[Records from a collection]
--------------------

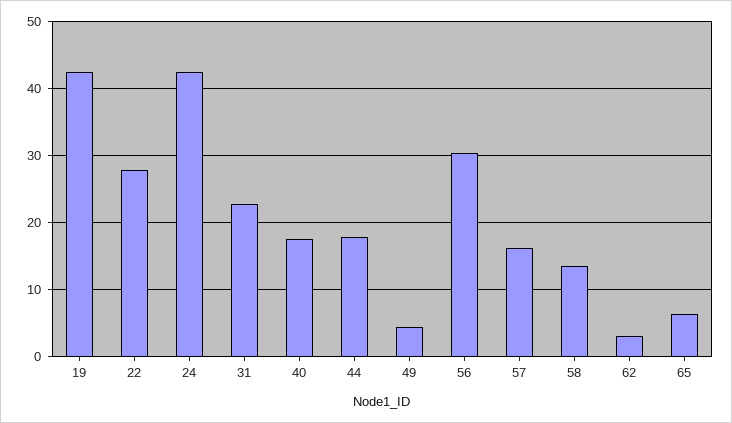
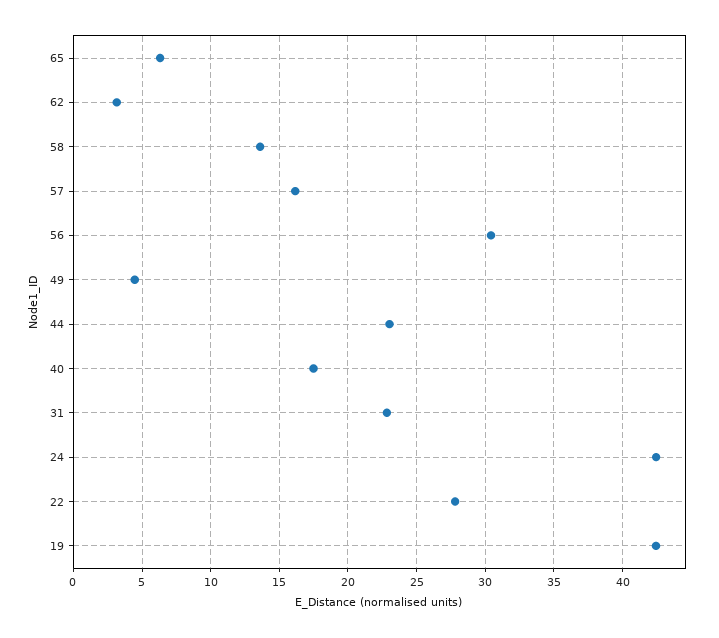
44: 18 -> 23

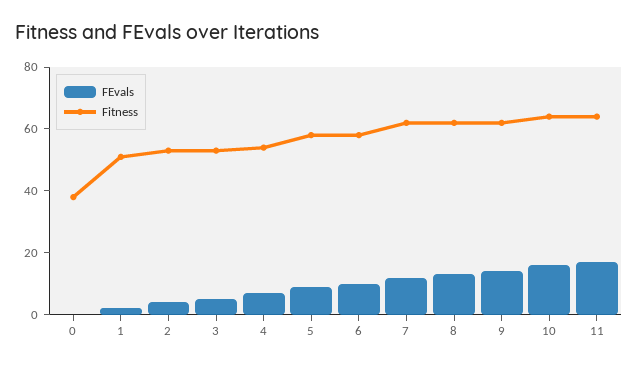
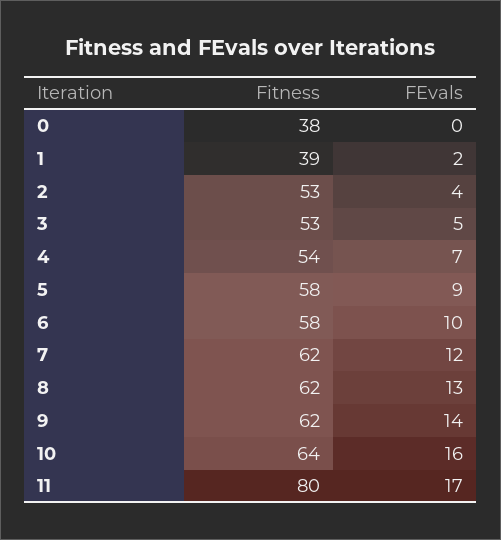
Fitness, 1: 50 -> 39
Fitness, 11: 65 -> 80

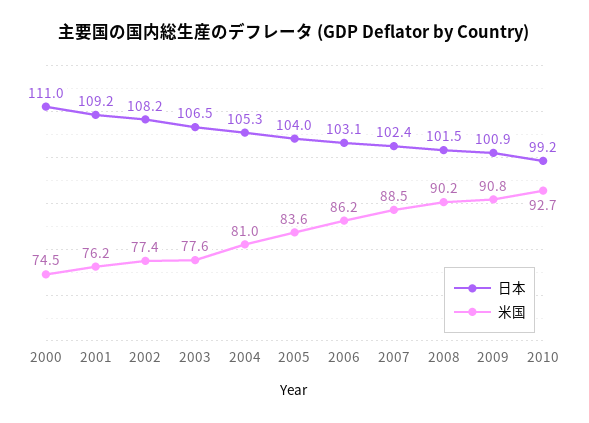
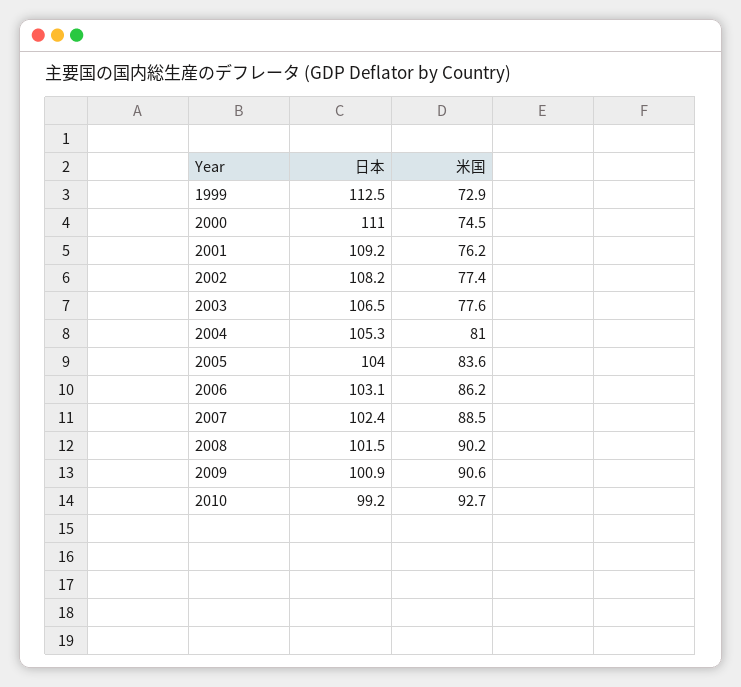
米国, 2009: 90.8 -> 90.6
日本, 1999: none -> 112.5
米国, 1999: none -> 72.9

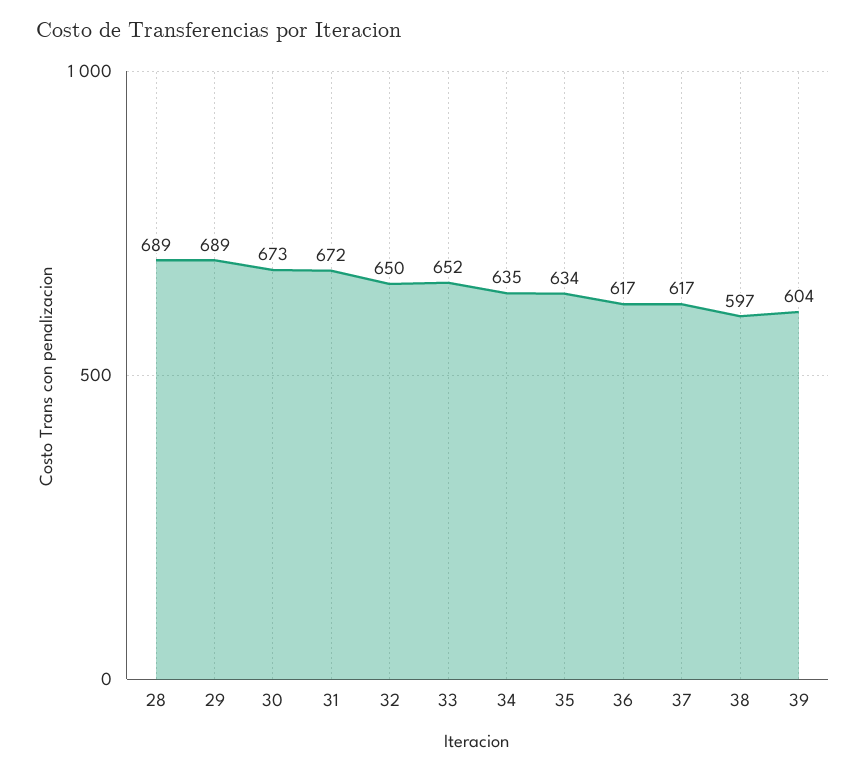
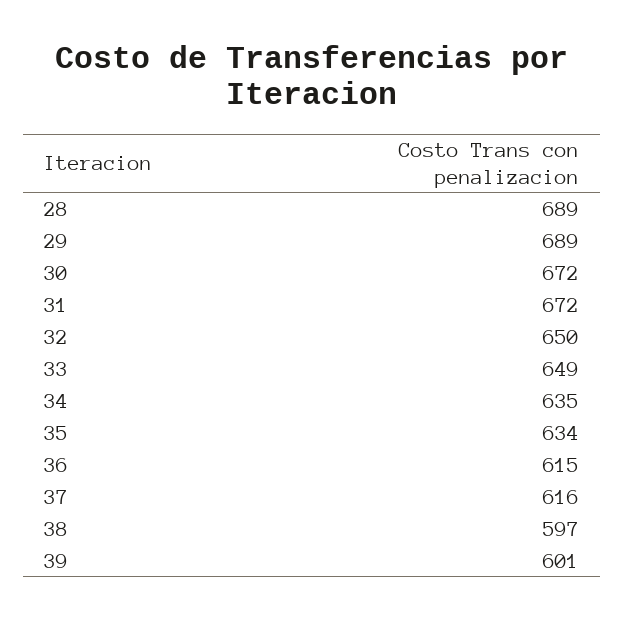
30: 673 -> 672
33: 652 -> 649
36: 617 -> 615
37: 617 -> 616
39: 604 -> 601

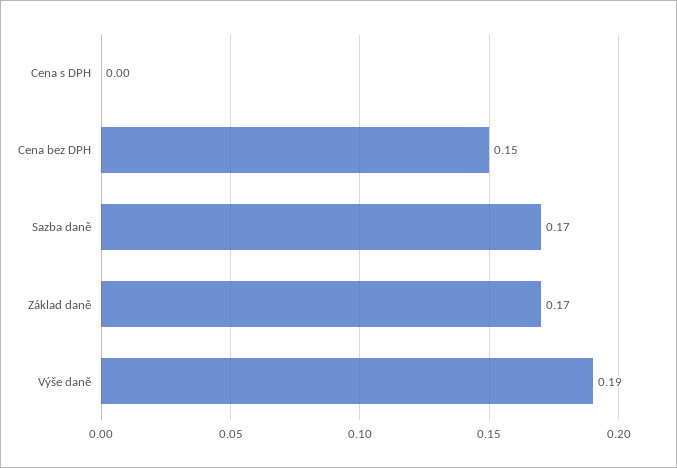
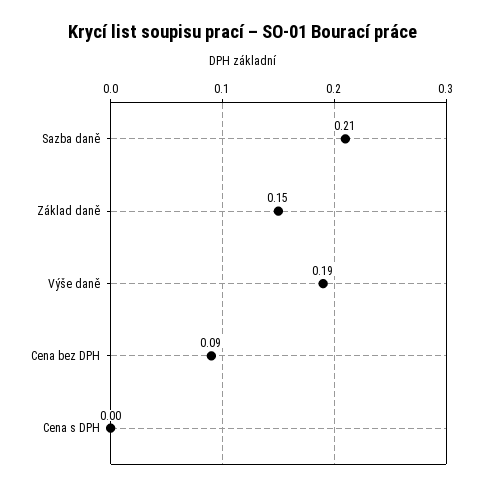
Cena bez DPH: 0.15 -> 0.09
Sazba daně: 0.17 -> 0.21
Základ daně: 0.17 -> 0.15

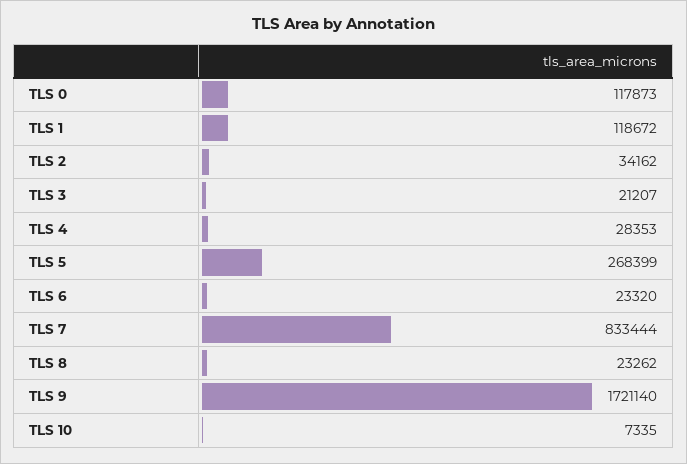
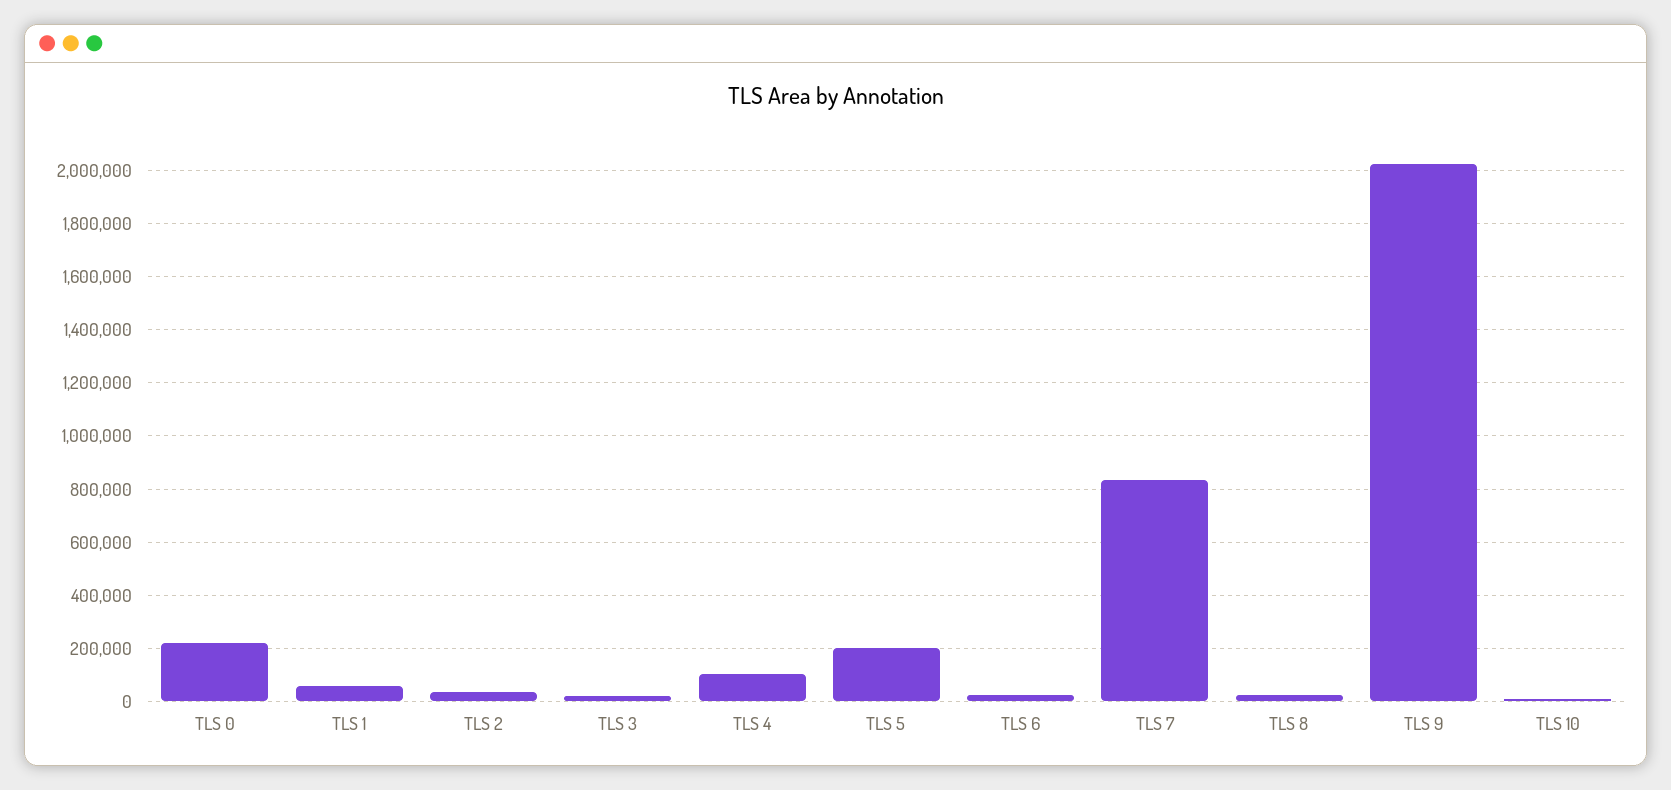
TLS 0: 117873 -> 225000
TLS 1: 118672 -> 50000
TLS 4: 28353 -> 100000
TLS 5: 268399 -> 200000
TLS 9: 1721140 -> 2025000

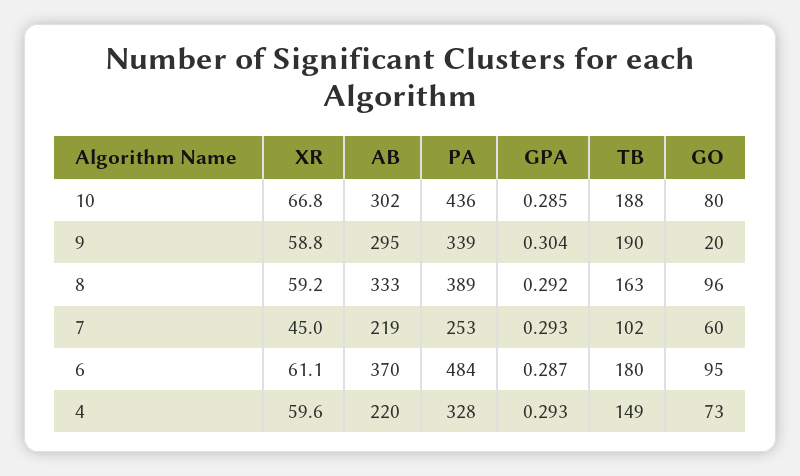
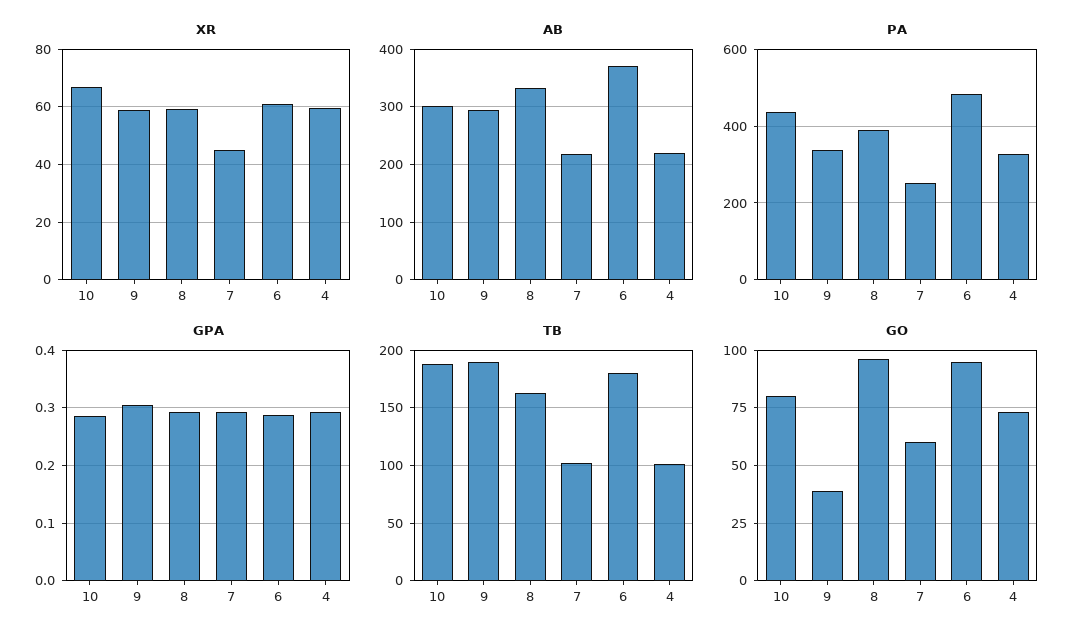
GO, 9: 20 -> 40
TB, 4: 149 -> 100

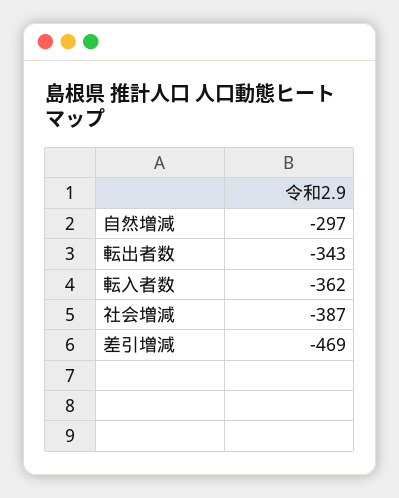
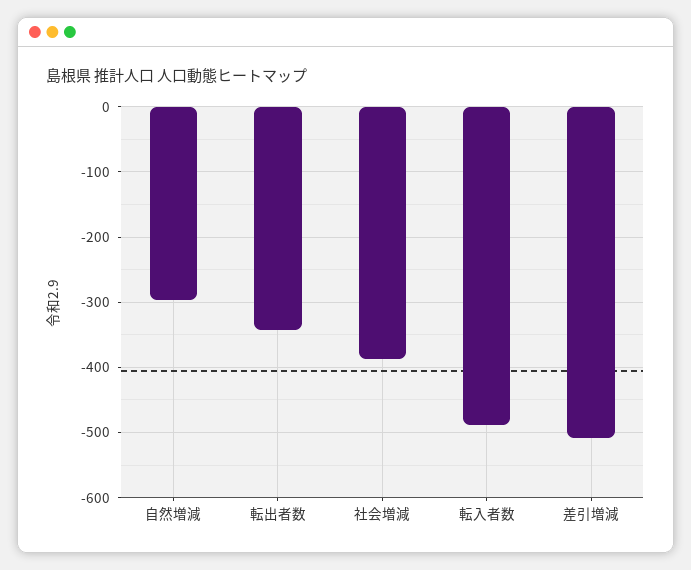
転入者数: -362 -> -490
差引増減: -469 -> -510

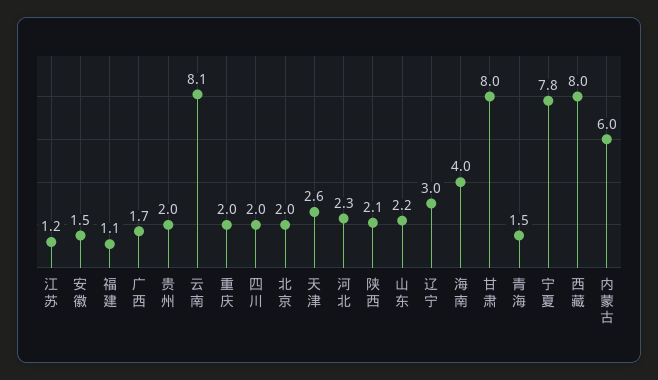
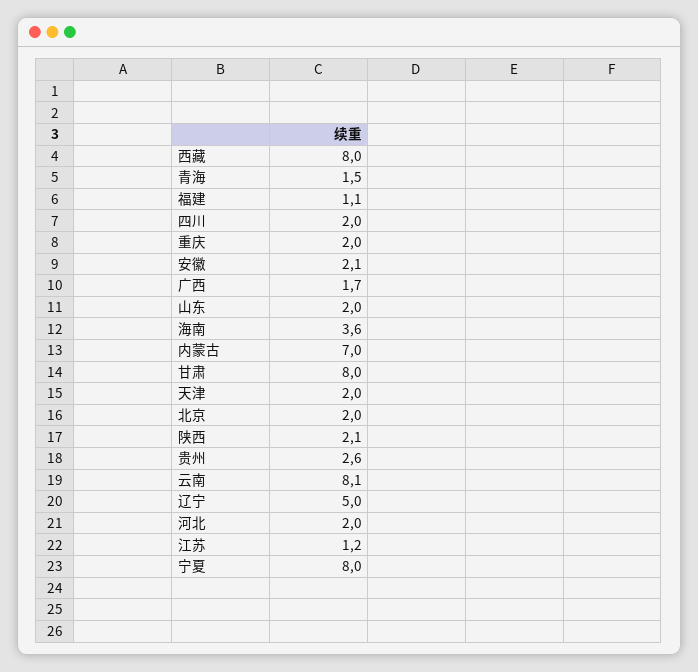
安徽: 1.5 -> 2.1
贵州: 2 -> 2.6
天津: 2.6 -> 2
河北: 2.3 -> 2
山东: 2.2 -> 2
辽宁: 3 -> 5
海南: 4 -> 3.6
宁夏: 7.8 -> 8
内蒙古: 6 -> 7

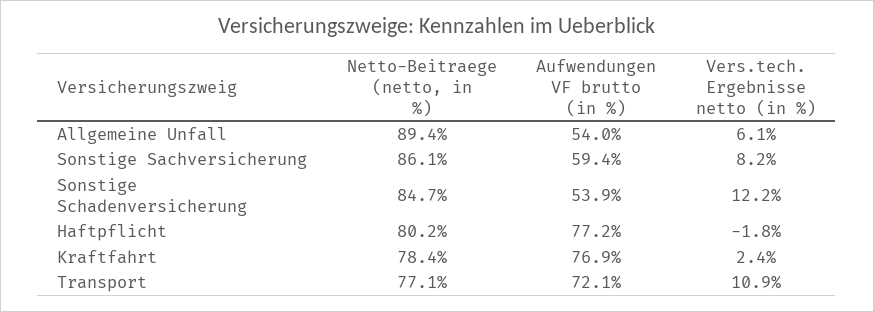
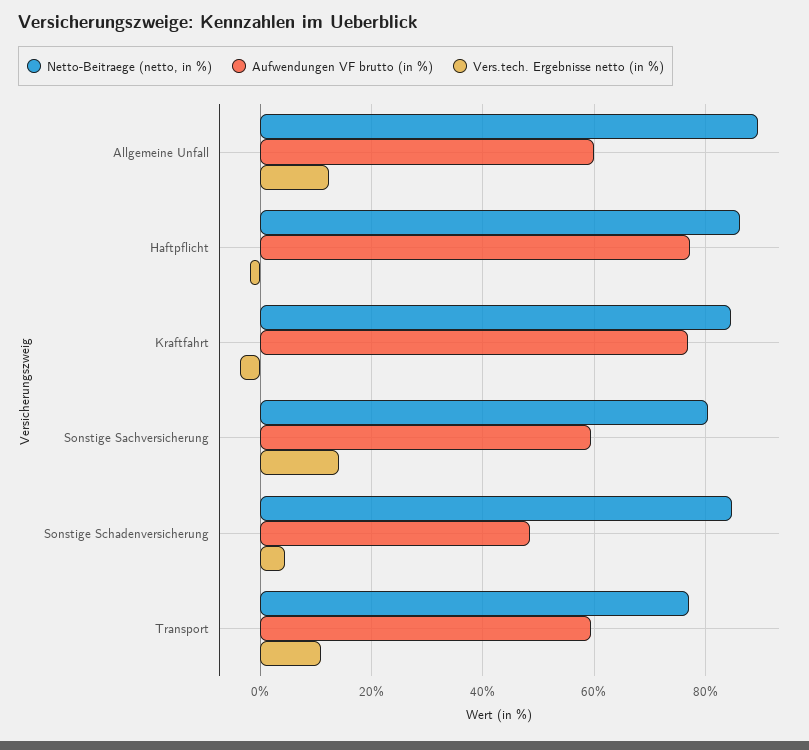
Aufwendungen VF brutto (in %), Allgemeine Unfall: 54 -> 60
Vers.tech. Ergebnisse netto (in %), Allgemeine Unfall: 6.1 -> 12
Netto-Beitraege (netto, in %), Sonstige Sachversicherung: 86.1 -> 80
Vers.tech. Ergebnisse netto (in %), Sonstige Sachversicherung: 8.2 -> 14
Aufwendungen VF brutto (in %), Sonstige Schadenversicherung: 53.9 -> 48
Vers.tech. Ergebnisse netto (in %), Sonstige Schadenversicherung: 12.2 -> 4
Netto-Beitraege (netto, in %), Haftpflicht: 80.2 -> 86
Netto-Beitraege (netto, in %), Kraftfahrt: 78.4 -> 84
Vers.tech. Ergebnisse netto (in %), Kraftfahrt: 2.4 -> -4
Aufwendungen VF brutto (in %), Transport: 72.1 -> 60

--------------------

__Task to complete__: Collect from the data above every line that includes "Sonstige".

__Response__:
Netto-Beitraege (netto, in %), Sonstige Sachversicherung: 86.1 -> 80
Vers.tech. Ergebnisse netto (in %), Sonstige Sachversicherung: 8.2 -> 14
Aufwendungen VF brutto (in %), Sonstige Schadenversicherung: 53.9 -> 48
Vers.tech. Ergebnisse netto (in %), Sonstige Schadenversicherung: 12.2 -> 4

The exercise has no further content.